Per questi e qualche altro recondito motivo non sono rimasta stupita quando ho letto che nella prima parte di gennaio avviene il cosiddetto peak moment, il picco massimo di iscrizioni su siti e app di incontri. Li capisco, eccome. “Per le persone single le feste sono sinonimo di solitudine, questo li porta a una riflessione che, unita ai buoni propositi per il nuovo anno, li induce a cercare nuove relazioni, ad allargare i propri confini” mi conferma Maria Beatrice Toro, psicoterapeuta e scrittrice. Così, spinta dalla curiosità, ho fatto un sondaggio sui social: “Cosa ne pensate dei siti di incontri? Funzionano?”.

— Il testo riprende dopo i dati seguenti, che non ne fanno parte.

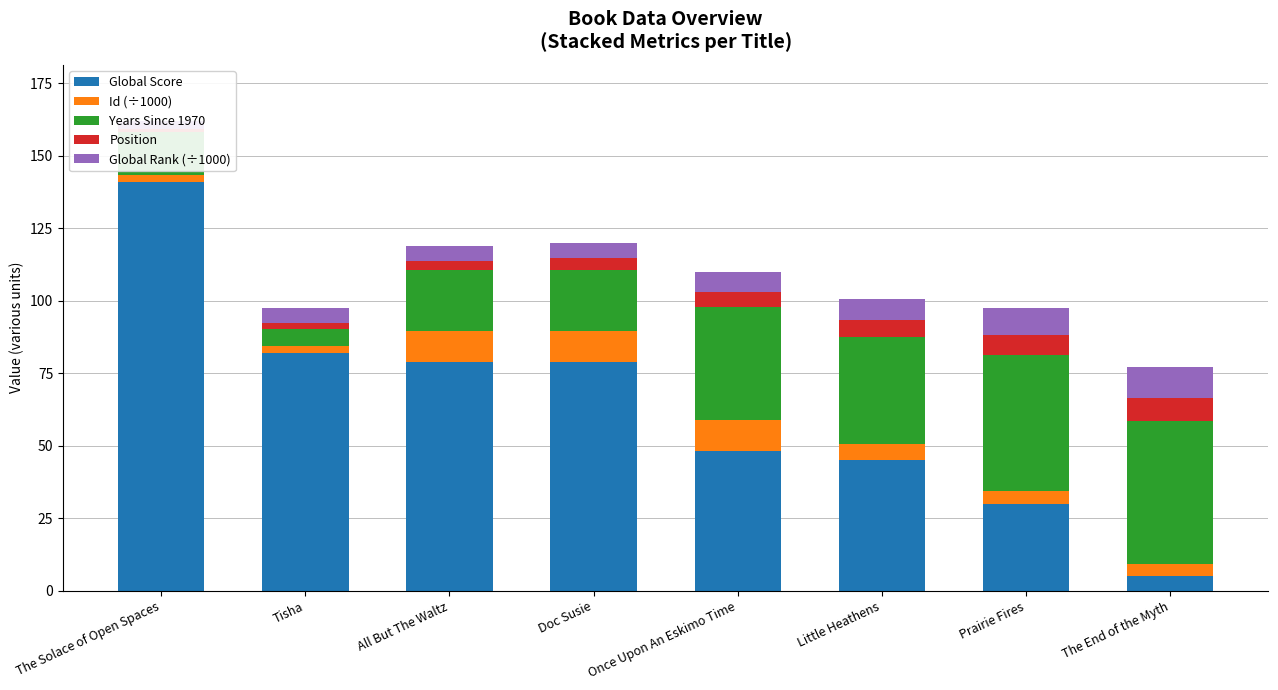

Is the value of Id (÷1000) at Doc Susie greater than the value of Position at Prairie Fires?

Yes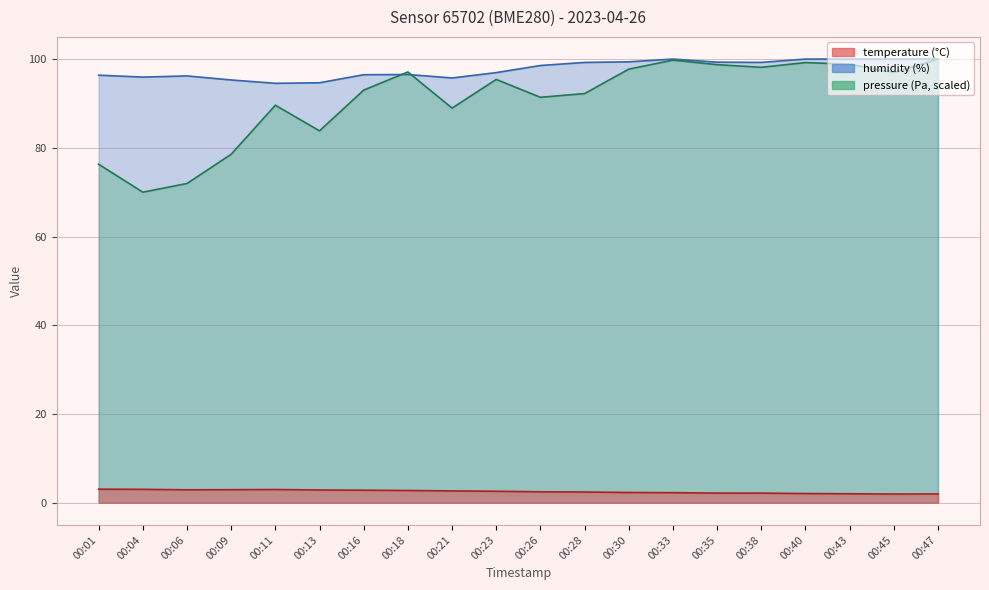

What is the highest value of the temperature series?

3.1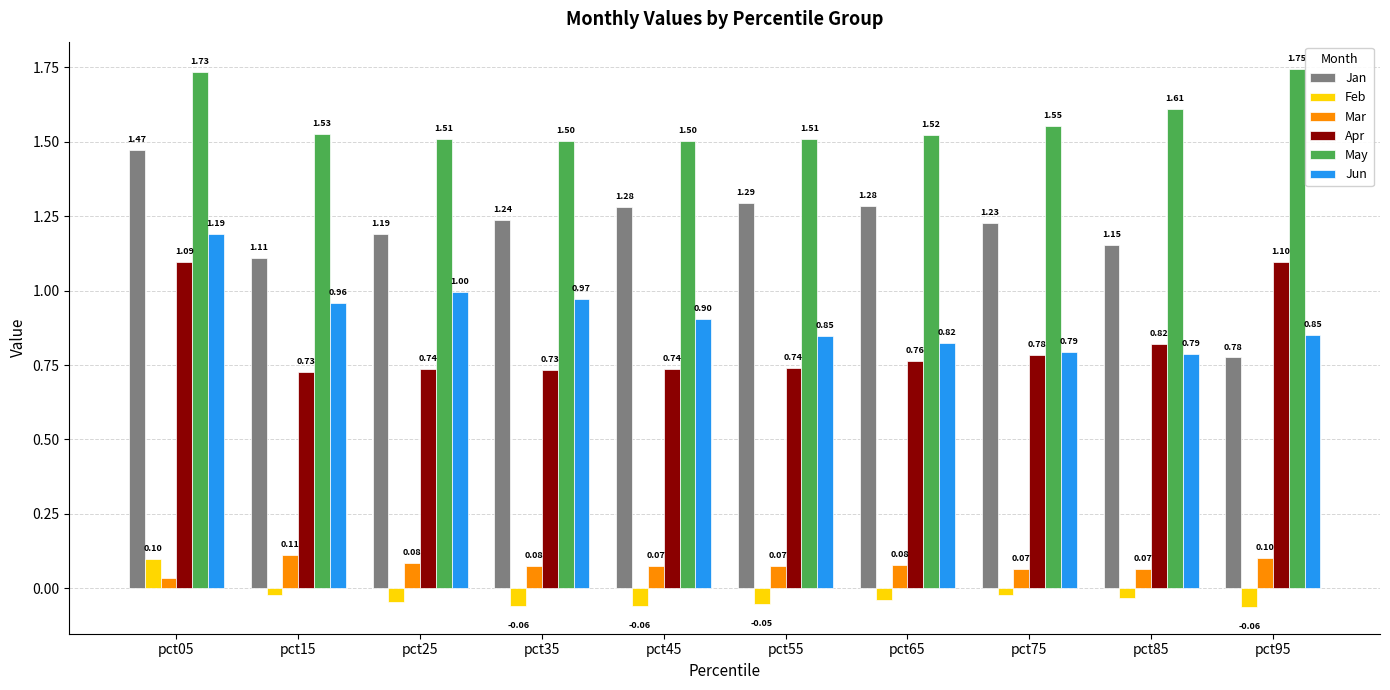

Rank the series at pct65 from lowest to highest value.

Feb, Mar, Apr, Jun, Jan, May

La maggior parte delle persone li considera ancora roba da sfigati, il piano B per chi non riesce a conoscere nel reale. Eppure, i dati dicono altro: secondo un articolo scientifico  dell’Università di Essex nel Regno Unito e dell’Università di Vienna in Austria, citato nella Mit Technology review, i partner che si incontrano online hanno più probabilità di essere compatibili di quelli che si incontrano face to face. Non solo. I matrimoni che nascono virtualmente sono più forti e durano più a lungo delle relazioni che iniziano nella vita reale: “La ricerca on line viene fatta privilegiando gli elementi più importanti per la durata di una relazione, ovvero: complicità intellettuale, capacità di parlare apertamente, valori condivisi e vengono meno caratteristiche come l’aspetto e l’attrazione puramente fisica” spiega la Toro. Altra cosa da considerare: le persone che si iscrivono a servizi di incontri possono essere più interessate a una relazione rispetto a persone che si incontrano casualmente e tra le quali nasce una storia.

Sicuramente ha i suoi aspetti negativi e ne parlerò più avanti, ma per ora mi cullo nella mia romantica conclusione: altro che sfigati o provoloni, il dating on line non è solo sesso ma è magia, intrigo, fascino.